Городская полиция, надо отдать ей должное, за короткий срок провела масштабную розыскную работу, перевернув «вверх дном» всю Вильню. В ходе своих проверок и рейдов, полицейским удалось отловить нескольких негодяев, которые находились в давнем розыске, и раскрыть пару серьёзных преступлений прошлых лет, но положительного результата в поисках самой Барбары, или её предполагаемых похитителей, увы, это не дало…
Мартин сложил бумаги в папку, отложил её в сторону, и откинулся на спинку кресла, сцепив руки за головой. Посидев так несколько минут, что-то обдумывая, он резко вытянул руки вверх и с благодушным кряхтением потянулся, после чего снял трубку телефонного аппарата и быстро набрал номер.
– Вечер добрый, дружище, собери, пожалуйста, мне к завтрашнему дню всю, какую сможешь, информацию о Барбаре Адамовне Мирской. Да-да, именно о ней, пропавшей так сказать, или исчезнувшей, это уж как тебе больше нравиться, не смею настаивать. Дама она светская, очень известная, поэтому, зная твой интерес к популярным персонам из общества, думается, что уже сейчас ты смог бы мне чего-нибудь о ней рассказать. Но подожду до завтрашнего дня. Освежи свой архив, возможно, что-то новое станет известно, – говорил Мартин с растянутой во весь рот улыбкой шагаловского кота, после того как на противоположном конце ответили ему явно недовольным голосом. Выслушав мнение своего собеседника о неприличии столь поздних звонков, и кое-что непосредственно о себе, Мартин спокойно продолжил:
– Я прекрасно знаю, что лучше меня никто не портит людям настроения, а порой и жизнь, но думаю, твоя обворожительная нимфа не сильно обидится, если ты, после того конечно как она уснёт, уделишь немного внимания и моей персоне. Усыпи её поскорее, и займись делом, Доминик. До завтра!
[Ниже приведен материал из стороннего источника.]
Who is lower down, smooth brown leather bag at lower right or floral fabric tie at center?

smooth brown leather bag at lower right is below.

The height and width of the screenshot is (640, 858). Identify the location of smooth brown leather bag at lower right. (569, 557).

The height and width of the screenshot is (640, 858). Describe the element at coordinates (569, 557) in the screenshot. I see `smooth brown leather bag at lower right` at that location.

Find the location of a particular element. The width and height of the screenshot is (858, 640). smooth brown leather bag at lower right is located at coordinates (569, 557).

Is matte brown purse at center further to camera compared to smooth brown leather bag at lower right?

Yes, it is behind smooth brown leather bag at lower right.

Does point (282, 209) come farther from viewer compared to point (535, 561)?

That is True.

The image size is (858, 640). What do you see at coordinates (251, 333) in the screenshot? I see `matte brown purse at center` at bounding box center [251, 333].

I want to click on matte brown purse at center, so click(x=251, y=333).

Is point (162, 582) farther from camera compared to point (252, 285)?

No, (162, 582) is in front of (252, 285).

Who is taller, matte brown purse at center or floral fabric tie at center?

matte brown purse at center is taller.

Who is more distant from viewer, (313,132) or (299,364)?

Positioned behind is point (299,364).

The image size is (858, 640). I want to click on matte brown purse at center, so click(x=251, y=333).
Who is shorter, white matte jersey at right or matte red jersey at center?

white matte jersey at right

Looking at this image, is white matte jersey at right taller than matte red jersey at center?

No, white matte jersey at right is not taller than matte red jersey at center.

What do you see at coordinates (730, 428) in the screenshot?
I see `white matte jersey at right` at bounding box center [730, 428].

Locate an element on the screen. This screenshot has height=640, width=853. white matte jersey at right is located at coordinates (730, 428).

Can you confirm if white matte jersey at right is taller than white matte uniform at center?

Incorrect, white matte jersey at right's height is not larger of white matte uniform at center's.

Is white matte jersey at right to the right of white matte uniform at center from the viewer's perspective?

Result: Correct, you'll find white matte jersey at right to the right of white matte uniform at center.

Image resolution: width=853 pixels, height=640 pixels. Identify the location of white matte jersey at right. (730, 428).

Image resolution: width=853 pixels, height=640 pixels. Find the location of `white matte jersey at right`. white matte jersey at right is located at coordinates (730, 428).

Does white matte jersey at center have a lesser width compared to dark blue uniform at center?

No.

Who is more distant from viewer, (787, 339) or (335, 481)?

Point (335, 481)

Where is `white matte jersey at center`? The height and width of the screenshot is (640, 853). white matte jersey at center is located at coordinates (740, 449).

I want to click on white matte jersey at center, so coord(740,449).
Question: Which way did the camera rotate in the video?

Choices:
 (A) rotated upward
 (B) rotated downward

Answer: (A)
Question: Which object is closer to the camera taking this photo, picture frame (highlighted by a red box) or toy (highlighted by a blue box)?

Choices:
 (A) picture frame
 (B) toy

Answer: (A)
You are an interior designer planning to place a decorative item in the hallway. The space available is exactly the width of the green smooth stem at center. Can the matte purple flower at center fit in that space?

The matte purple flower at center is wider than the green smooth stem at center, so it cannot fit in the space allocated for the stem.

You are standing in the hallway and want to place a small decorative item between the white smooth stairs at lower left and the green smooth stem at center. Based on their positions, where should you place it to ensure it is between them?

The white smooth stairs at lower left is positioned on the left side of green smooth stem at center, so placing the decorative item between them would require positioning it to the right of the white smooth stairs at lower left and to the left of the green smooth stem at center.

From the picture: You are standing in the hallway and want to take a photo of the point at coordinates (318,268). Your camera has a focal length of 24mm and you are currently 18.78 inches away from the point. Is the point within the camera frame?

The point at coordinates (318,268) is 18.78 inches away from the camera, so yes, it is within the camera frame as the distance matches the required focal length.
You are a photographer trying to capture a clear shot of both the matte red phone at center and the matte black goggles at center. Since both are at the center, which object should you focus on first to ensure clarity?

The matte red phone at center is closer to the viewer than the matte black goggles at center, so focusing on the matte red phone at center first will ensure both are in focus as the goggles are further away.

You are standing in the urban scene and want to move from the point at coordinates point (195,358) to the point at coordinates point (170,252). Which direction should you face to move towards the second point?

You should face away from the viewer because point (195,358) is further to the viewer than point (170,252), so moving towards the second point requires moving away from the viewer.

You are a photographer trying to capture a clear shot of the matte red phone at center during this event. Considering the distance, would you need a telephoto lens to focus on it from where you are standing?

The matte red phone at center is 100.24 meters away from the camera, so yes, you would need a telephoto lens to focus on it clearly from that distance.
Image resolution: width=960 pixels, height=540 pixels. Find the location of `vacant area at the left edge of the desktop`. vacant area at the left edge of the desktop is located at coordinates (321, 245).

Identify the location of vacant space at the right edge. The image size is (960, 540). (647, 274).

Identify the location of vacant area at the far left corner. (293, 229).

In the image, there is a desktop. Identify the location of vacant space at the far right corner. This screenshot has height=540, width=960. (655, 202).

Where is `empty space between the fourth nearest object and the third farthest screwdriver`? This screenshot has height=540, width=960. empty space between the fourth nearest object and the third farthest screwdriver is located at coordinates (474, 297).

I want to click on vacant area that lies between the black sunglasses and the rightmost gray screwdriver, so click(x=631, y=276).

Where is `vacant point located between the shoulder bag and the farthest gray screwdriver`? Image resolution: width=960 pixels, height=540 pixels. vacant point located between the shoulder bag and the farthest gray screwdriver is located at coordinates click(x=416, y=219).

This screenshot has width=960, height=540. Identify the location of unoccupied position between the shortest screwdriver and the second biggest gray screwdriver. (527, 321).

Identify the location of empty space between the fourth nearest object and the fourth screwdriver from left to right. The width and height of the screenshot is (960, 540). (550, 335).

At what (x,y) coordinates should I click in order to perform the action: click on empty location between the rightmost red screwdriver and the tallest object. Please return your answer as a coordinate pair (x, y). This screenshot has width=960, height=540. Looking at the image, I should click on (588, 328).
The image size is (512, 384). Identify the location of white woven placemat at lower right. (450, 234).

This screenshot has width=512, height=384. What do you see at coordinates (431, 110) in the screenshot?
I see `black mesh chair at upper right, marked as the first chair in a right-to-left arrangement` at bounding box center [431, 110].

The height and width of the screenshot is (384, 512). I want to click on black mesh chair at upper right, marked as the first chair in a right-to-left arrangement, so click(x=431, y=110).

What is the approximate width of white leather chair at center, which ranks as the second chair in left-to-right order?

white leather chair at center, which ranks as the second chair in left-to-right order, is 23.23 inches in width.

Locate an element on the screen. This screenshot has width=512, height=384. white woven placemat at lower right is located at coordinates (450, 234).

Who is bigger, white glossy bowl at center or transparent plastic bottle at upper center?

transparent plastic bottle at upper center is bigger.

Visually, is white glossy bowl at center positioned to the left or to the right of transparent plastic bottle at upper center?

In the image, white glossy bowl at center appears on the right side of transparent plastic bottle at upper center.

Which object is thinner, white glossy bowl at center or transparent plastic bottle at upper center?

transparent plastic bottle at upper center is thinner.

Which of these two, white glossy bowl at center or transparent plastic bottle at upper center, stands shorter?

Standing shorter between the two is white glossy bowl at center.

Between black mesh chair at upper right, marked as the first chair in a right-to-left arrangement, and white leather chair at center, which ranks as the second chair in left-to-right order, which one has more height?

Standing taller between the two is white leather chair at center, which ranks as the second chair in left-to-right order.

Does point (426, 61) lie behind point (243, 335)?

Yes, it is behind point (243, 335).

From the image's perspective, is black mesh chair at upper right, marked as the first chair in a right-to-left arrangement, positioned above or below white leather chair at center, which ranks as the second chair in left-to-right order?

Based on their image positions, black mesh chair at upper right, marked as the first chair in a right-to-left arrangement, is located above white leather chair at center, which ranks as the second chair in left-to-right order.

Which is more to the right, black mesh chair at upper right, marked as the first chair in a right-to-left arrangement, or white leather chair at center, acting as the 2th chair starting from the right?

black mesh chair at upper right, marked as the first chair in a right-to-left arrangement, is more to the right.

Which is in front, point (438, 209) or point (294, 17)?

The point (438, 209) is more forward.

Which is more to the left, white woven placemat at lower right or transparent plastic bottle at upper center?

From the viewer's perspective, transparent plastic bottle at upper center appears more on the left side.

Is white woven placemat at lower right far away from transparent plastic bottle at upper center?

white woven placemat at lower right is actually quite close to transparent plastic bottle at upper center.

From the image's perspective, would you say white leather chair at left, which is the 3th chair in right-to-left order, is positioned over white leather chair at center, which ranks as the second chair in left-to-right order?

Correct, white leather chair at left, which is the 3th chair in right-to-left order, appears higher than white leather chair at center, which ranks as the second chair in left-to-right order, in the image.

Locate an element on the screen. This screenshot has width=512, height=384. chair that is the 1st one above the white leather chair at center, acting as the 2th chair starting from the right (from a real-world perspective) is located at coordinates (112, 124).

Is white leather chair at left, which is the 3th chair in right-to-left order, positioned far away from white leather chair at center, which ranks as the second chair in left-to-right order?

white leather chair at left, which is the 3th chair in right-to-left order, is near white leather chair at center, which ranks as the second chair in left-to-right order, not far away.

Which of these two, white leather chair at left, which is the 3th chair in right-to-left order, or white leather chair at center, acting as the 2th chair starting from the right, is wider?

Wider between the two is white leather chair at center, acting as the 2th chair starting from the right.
Мартин положил телефонную трубку, хлопнул в ладоши и с аппетитом принялся за пирог с молоком. Перекусив, он поднялся из-за стола, включил настольную лампу и опустил ночные шторы на окна кабинета, после чего направился к коробке с сигарами. Бельский практически не курил, но иногда под настроение, особенно в минуты глубокого раздумья, либо в хорошей компании приятных ему людей, да за интересной беседой, позволял себе выкурить дорогую сигару, непременно кубинскую. В память о тех днях, которые ему пришлось по расписанию судьбы провести на этом чудном острове, хотя его жизнь там была вполне себе прозаичной с набором обычных житейских мытарств, а порою даже трагичной, но даже при всём при этом воспоминания о Кубе у Мартина всегда были только благостные.